España aprueba el permiso menstrual y aborto adolescente

También se consagra el derecho de cambio de sexo a partir de los 16 años.

Por ANDRÉS ALBURQUERQUE / Foto: ARCHIVO

El parlamento español aprobó una ley que da acceso de las adolescentes al aborto y a la transexualidad, al tiempo que convierte a España en el primer país de Europa que dará derecho a las trabajadoras a un permiso menstrual pagado.

La impulsora de ambas leyes fue Irene Montero (foto principal), ministra de Igualdad, del partido más joven de la coalición de izquierdas del gobierno español, Unidos Podemos.

Los cambios en los derechos sexuales y reproductivos implican que las jóvenes de 16 y 17 años pueden abortar en España sin el consentimiento paterno. A partir de ahora, los productos para el período menstrual se ofrecerán gratuitamente en escuelas y prisiones, mientras que los centros de salud públicos harán lo propio con los anticonceptivos hormonales y la píldora del día después.

Además, la medida del permiso menstrual permite a las trabajadoras que sufren dolores menstruales debilitantes disfrutar de tiempo libre remunerado.

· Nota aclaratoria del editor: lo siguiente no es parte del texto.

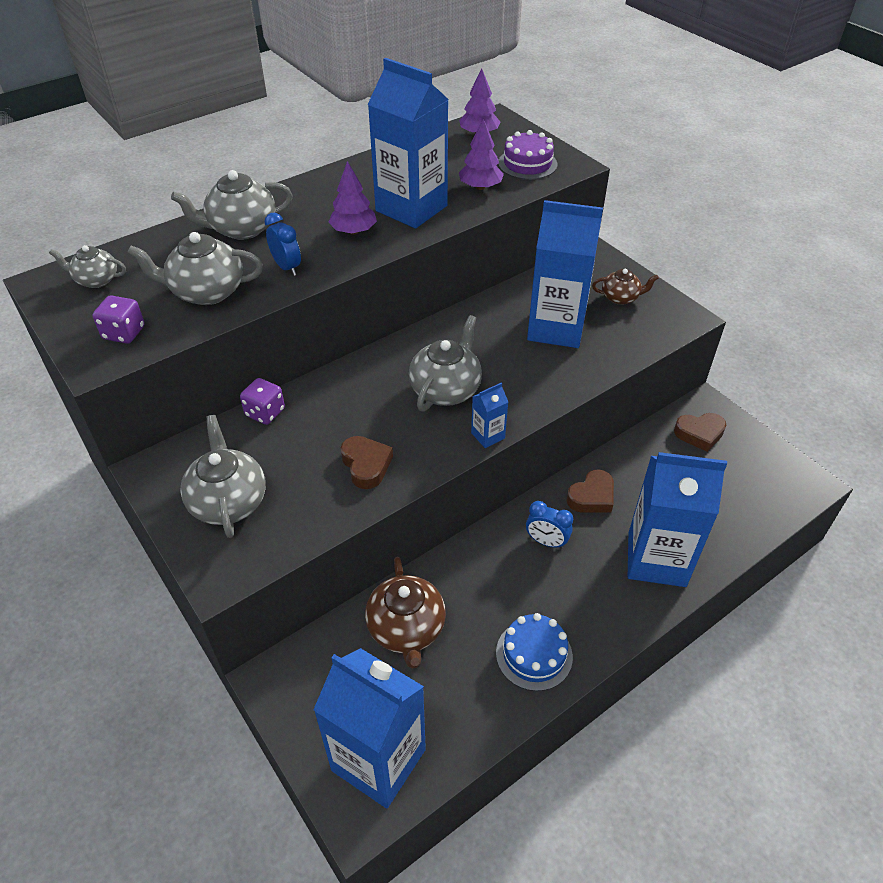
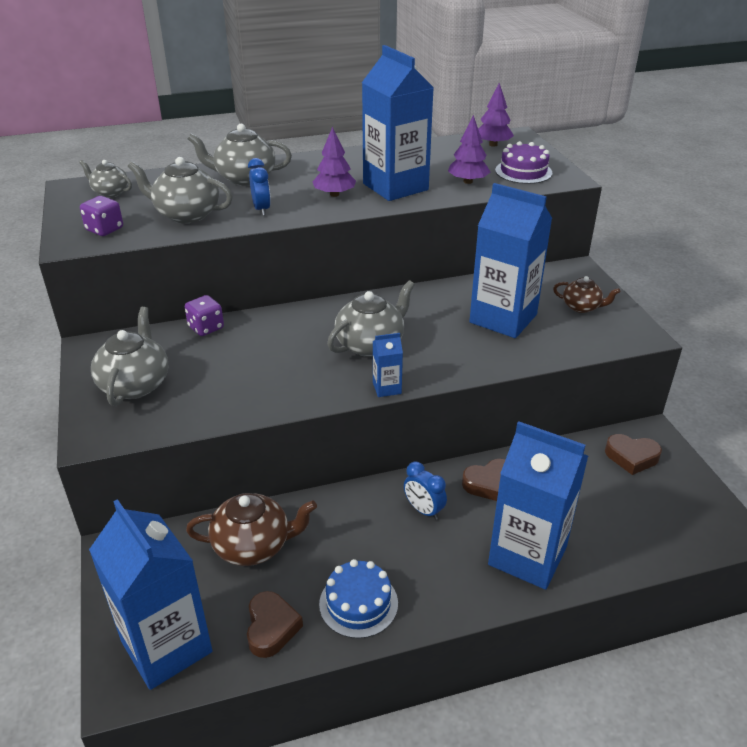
camera: 20 degrees right, 10 degrees down
(366, 465) = (264, 385): brown heart -> brown heart (271, 628)
(406, 629) = (253, 546): brown teapot -> brown teapot turned 105 degrees counterclockwise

Los cambios consagran por ley el derecho a abortar en un hospital público. En la actualidad, más del 80% de las interrupciones del embarazo en España se practican en clínicas privadas debido al elevado número de médicos del sistema público que se niegan a realizarlas, muchos de ellos alegando motivos religiosos.

Con el nuevo sistema, los médicos de los hospitales públicos no estarán obligados a practicar abortos, siempre que hayan registrado sus objeciones por escrito.

Otro paquete de reformas también aprobado por los legisladores refuerza los derechos de los transexuales, incluyendo la posibilidad de que cualquier ciudadano mayor de 16 años cambie su sexo registrado legalmente sin supervisión médica.

Los menores de entre 12 y 13 años necesitarán la autorización de un juez para cambiar, mientras que los de entre 14 y 16 deberán ir acompañados de sus padres o tutores legales.

Antes, los transexuales necesitaban un diagnóstico de varios médicos sobre disforia de género. La segunda ley también prohíbe la llamada “terapia de conversión” para personas de la comunidad lésbica, gay, bisexual, transgénero, transexual, intersexuales, queers y más (Lgbttiq+) y ofrece ayudas estatales a lesbianas y mujeres solteras que deseen someterse a un tratamiento de fecundación in vitro.

Las tres iniciativas tuvieron una fuerte oposición de los partidos de derecha, que forman el principal bloque de oposición en España.